Навальный: А я вам говорю, что вы как журналист замечательный, и мне нравится ваша газета, я считаю, что она очень профессиональна, а в этой ситуации вы не разбираетесь. Я вам как юрист говорю, что вы ошибаетесь, Татьяна.

Дзядко: Последний вопрос. Мария Макеева.

Макеева: Вопрос как к юристу. Я помню, как вы в прошлый раз отвечали на этот вопрос. Но ситуация, как вы справедливо заметили, меняется. На что вы живете? Сейчас уже не адвокатская практика, видимо.

Навальный:  А я вас могу отослать к статье в газете «Ведомости», которая оказалась настолько пронырливая, что даже одного из моих клиентов они уговорили не просто раскрыться, но и опубликовать сумму гонорара. Поэтому там есть даже конкретная цифра, если вы ее прочитаете…

Макеева: Вы продолжаете жить адвокатской практикой?

Навальный: Да, у меня осталось три клиента. Я с ними работаю, они платят мне гонорары, делают мне переводы. Это все официально отражается в длокументах моей адвокатской коллегии, я с этого плачу официальные налоги. Это мой официальный доход.

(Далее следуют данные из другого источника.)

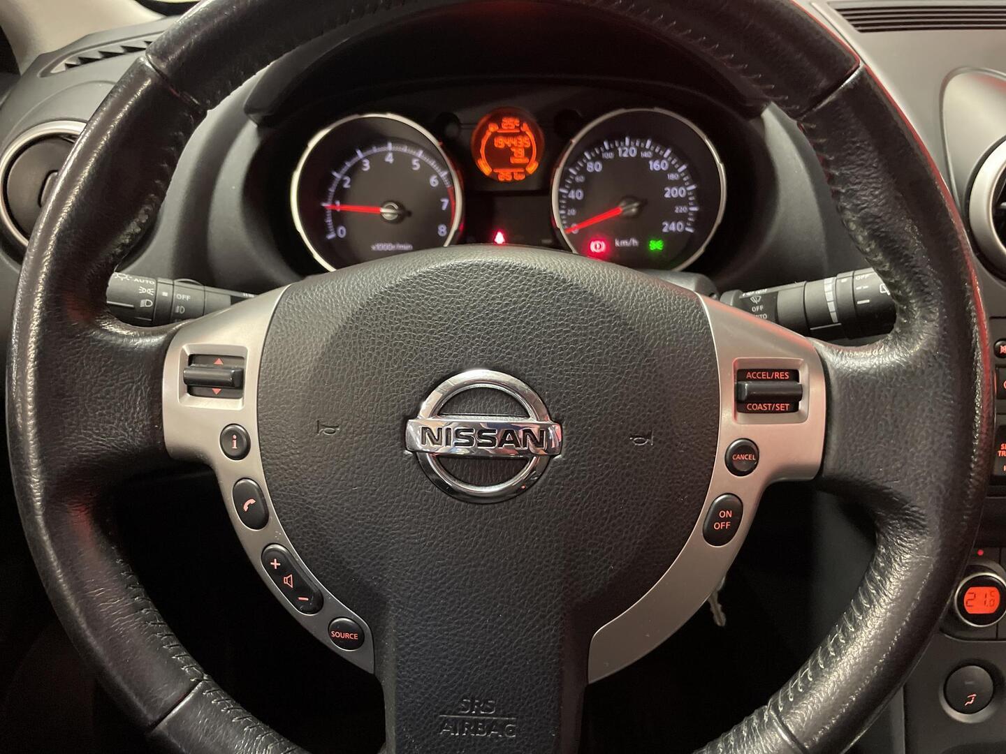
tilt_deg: -31.5
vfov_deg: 53.1
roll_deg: +2.8
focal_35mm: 26
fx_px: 756
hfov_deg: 67.3
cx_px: 503
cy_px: 377
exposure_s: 1/25
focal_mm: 4.2
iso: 500
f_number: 1.6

Макеева: И во время кампании из пожертвований не взяли ни копейки? Только адвокатская практика?

Навальный: Конечно. Именно поэтому люди переслали мне 103 млн. рублей, мы поставили рекорд сбора подписей, потому что они верят, что я не возьму из этого ни копейки. Я не взял ни копейки, и я очень надеюсь, что  я никогда не потеряю доверие этих людей, и дальше наш Фонд борьбы с коррупцией и, возможно, избирательные кампании будут финансировать мне 300-500 рублей, за что  я очень благодарен.

Дзядко: Самый последний вопрос.

Тимченко: Алексей, правда ли, что существуют «черные списки» журналистов, с которыми вы не хотите общаться?

Навальный: «Черные списки» журналистов? Нет, таких «черных списков» не существует. Есть журналисты, которых я люблю. Есть журналисты, которые мне в меньшей степени нравятся. Например, разве я ставил какие-то условия, чтобы здесь были какие-то другие журналисты? На самом деле я вас всех очень люблю, и я прошу прощения…

Тимченко: Мы редакторы на самом деле, а я говорю о журналистах.

Навальный: Никаких «черных списков» не существует. Я, наверное, пользуюсь ситуацией, при которой я как человек, находящийся в центре внимания СМИ, может выбирать, когда он хочет давать интервью, когда он не хочет. Когда он понимает, что этот журналист сделает нормальное интервью, а за этим придется переписывать, чтобы выкинуть все «бэ» и «мэ» из текста. Но никаких «черных списков» у меня, конечно, не существует. Я, наверное, являюсь тем политиком, который дает немыслимое количество интервью, которое уже всем сильно надоело. Всех журналистов очень люблю и перед всеми вами извиняюсь за то, что иногда мои ответы были слишком резкими сегодня.

 

*По решению Минюста России Некоммерческая организация «Фонд борьбы с коррупцией» включен в реестр СМИ, выполняющих функции иностранного агента.